Запомнился и такой случай: полицаи зацапали на улице Толяна – „комиссара“ из нашей ватажки, заметили у него под рубашкой ворованную макуху, окружили, гвалт подняли, плетками машут. Сердце у нас упало: выручить ничем не в силах. Вдруг приближается невысокий худощавый мужчина с мусульманской бородкой и на ходу начальственно что-то бросает по-карачаевски. Полицаи сразу отвязались от Толяна.
Мы того бородача приметили, потом не опасались его.
Забегая вперед, скажу, что только сейчас узнал я имя нашего спасителя: Абдул-Малик Джанибеков. До войны работал бухгалтером на лесопильном заводе, при немцах служил бургомистром в Теберде.
Малик был тесно связан с подпольем, с партизанами. По выданным им справкам люди спасались, уходили к своим в Зеленчук. Он выкрал у немцев список предназначенных для ликвидации членов советского партийного актива. Предупреждал подпольщиков о карательных облавах, уводил следствие гестапо в сторону.
Малик спас много еврейских детей, распределяя их по семьям местных жителей, которым доверял и которые доверяли ему.
Судьба его трагична: после войны он был репрессирован.
Всякое случалось, всего не пересказать. А болезнь запущенная все-таки подкосила меня: нога совсем перестала слушаться. А раз не можешь передвигаться – ложись помирай. В этой истине я уже к той поре убедился крепко на близких мне примерах. Смутным было мое сознание в те две-три мои смертные недели. Опять же чудо спасло: в начале января 1943 года советские лыжники освободили Теберду. Помнится, что очутился снова в знакомом вестибюле „Дома шоферов“ вместе с ранеными бойцами. Думаю, что именно карачаевцы подобрали меня и передали нашим. Потом оказался почему-то не в своем, а в санатории имени Крупской. Дважды в том же 1943 году меня уносили в палату „смертников“ (безнадежных) – и снова возвращали в общую: знать, оказался живучим.

────────────────────────────────────────

ОБЯЗАТЕЛЬНЫЕ ЗАДАНИЯ.
A. Объясните по фрагменту воспоминаний о Теберде, почему автор считал, что болезнь ноги ставит его на грань гибели.
B. Напишите продолжение воспоминаний о Теберде, начиная сразу после последнего предложения фрагмента.

────────────────────────────────────────

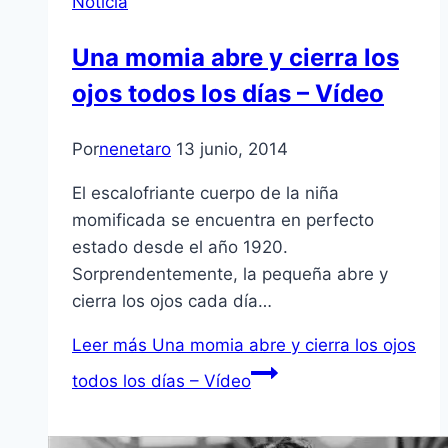
Noticia
Una momia abre y cierra los
ojos todos los días – Vídeo
Por
nenetaro
13 junio, 2014
El escalofriante cuerpo de la niña
momificada se encuentra en perfecto
estado desde el año 1920.
Sorprendentemente, la pequeña abre y
cierra los ojos cada día…
Leer más
Una momia abre y cierra los ojos
todos los días – Vídeo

────────────────────────────────────────

ОТВЕТЫ К ЗАДАНИЯМ.
A. Нога у автора совсем перестала слушаться. Он уже крепко убедился на примерах близких ему людей, что тот, кто не может передвигаться, обречен: «ложись помирай».

B.
В ноябре того же года до наших детских ушей дошла весть о поголовном выселении из Теберды всех карачаевцев. „Бандиты! Враги народа! Предатели!“ – злобствовал кое-кто. А моя душа снова сжималась от страха перед чем-то непонятно грозным.
В 1945 году нас вернули в Евпаторию, а еще через год меня выписали. Очутился я в родной семье – маленький инвалид, но живой! От матери отвык, родившиеся без меня сестренки казались чужими. Отца узнал с трудом: после тяжелейшей контузии в боевой операции „Багратион“ он тоже превратился в инвалида…» (Из воспоминаний Юрия Логинова)
Понятно, что в фокусе накопления добра прежде всего неизбежно оказывается грозное военное время, когда наступает пик расчеловечивания, когда, казалось бы, для нормального индивидуума не остается никакого выбора, ибо перед ним впрямую встает грозный вопрос «быть или не быть?». Добро бы только для него одного. А если от его решения зависит судьба детей и внуков? Надо быть воистину отчаянным, чтобы подвергнуть такой опасности родных и близких.